Gemini Observatory Press Release

For release on Friday, December 21, 2012

Science Contact:

  • David Tholen
    Astronomer
    University of Hawai‘i – Institute for Astronomy
    Desk: (808) 956-6930
    Cell: 520-461-6925
    tholen"at"ifa.hawaii.edu

Media Contact:

  • Peter Michaud
    Public Information and Outreach Manager
    Gemini Observatory, Hilo, Hawai'i
    Desk: (808) 974-2510
    Cell: (808) 936-6643
    pmichaud"at"gemini.edu

See the University of Hawaii - Institute for Astronomy release here.

Potential asteroid collision in 2040 is a non-threat based on new Gemini Observatory data.

Using the Gemini North telescope on Mauna Kea, Hawai‘i a team of astronomers from the University of Hawaii’s Institute for Astronomy (IfA) have confirmed that the chance of asteroid 2011 AG5 impacting Earth in 2040 is no longer a significant risk – prompting a collective sigh-of-relief. Previously, scientists estimated that the risk of this 140-meter-diameter (about the length of two American football fields) asteroid colliding with the Earth was as high as one in 500.

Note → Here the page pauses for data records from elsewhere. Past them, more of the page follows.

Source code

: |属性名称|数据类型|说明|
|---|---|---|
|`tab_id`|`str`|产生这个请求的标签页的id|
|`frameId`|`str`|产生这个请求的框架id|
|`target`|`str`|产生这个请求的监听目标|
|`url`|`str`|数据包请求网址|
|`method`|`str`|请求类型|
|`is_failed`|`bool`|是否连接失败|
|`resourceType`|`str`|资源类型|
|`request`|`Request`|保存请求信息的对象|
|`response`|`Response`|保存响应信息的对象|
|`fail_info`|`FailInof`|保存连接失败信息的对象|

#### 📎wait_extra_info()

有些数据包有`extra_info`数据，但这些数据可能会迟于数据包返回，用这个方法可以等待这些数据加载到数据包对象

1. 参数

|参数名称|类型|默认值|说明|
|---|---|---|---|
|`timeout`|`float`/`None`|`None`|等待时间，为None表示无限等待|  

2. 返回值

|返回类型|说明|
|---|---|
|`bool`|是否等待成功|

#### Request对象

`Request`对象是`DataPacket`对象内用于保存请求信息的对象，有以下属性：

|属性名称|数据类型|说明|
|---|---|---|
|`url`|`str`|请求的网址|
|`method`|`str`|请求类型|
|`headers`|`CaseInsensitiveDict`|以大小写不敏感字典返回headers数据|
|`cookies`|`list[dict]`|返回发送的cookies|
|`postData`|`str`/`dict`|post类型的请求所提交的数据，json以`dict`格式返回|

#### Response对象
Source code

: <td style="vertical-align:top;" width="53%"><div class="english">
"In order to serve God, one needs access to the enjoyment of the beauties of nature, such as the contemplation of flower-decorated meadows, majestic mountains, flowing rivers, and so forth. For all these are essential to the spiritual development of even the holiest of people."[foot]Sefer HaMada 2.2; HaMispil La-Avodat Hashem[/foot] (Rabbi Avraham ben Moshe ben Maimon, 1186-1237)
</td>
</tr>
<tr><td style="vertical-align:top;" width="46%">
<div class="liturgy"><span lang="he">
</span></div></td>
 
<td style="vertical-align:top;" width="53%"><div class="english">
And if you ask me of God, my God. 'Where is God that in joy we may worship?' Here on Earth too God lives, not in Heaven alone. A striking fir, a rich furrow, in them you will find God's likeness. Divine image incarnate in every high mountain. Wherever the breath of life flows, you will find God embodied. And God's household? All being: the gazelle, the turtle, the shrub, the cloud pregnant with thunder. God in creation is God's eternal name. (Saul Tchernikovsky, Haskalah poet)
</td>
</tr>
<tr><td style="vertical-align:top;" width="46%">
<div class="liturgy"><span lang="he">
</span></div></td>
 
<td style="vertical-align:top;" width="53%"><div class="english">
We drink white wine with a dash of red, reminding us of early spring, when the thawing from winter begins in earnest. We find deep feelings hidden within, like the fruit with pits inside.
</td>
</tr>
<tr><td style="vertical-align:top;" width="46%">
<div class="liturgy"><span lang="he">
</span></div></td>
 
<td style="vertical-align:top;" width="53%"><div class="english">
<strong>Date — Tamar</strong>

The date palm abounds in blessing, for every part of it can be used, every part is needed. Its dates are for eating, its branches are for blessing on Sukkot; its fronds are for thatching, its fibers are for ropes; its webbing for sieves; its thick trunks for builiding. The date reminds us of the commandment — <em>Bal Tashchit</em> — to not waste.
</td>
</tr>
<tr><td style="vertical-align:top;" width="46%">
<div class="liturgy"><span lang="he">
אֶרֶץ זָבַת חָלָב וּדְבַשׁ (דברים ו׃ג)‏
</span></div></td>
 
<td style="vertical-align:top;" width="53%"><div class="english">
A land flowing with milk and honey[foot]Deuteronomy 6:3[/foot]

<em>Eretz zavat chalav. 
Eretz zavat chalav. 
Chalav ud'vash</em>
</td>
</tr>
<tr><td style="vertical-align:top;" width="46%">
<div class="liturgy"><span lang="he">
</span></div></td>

If this object were to collide with the Earth it would have released about 100 megatons of energy, several thousand times more powerful than the atomic bombs that ended World-War II. Statistically, a body of this size could impact the Earth on average every 10,000 years.

The observations, using the Gemini Multi-Object Spectrograph (and imager), were especially challenging said team-member Richard Wainscoat. “These were extremely difficult observations of a very faint object,” he said. “We were surprised by how easily the Gemini telescope was able to recover such a faint asteroid so low in the sky.” The Gemini observations were made on October 20, 21, and 27, 2012.

In addition to multiple observations since the asteroid’s discovery, the team had also acquired images about two weeks earlier with the University of Hawai‘i 2.2-meter telescope also on Mauna Kea – however, these data were all less conclusive and required confirmation. Gemini was able to make the follow-up observations rapidly due to the observatory’s scheduling flexibility and availability of several instruments at a moment’s notice.

IfA astronomers David Tholen, Richard Wainscoat, Marco Micheli, and Garrett Elliott conducted the original observations and analysis of the data. Further analysis was performed at NASA’s Near-Earth Object Program Office at the Jet Propulsion Laboratory (JPL) in Pasadena, California. The updated trajectory of 2011 AG5, based on the Gemini data, has a factor of 60 less uncertainty than the previous observations due in part to the increase in sampling points in the asteroid’s orbit. The original discovery was made from images obtained with the NASA-sponsored Catalina Sky Survey on Mt. Lemmon in Arizona.

According to a press release issued by JPL, while this new result has reduced the interest in 2011 AG5, the experience gained by studying this object and conducting a contingency deflection analysis has demonstrated that astronomers, using NSF and NASA facilities, are well poised to detect and predict the trajectories of Earth-threatening asteroids in the future.

The data for this study are being published by the Minor Planet Center in Cambridge, Massachusetts.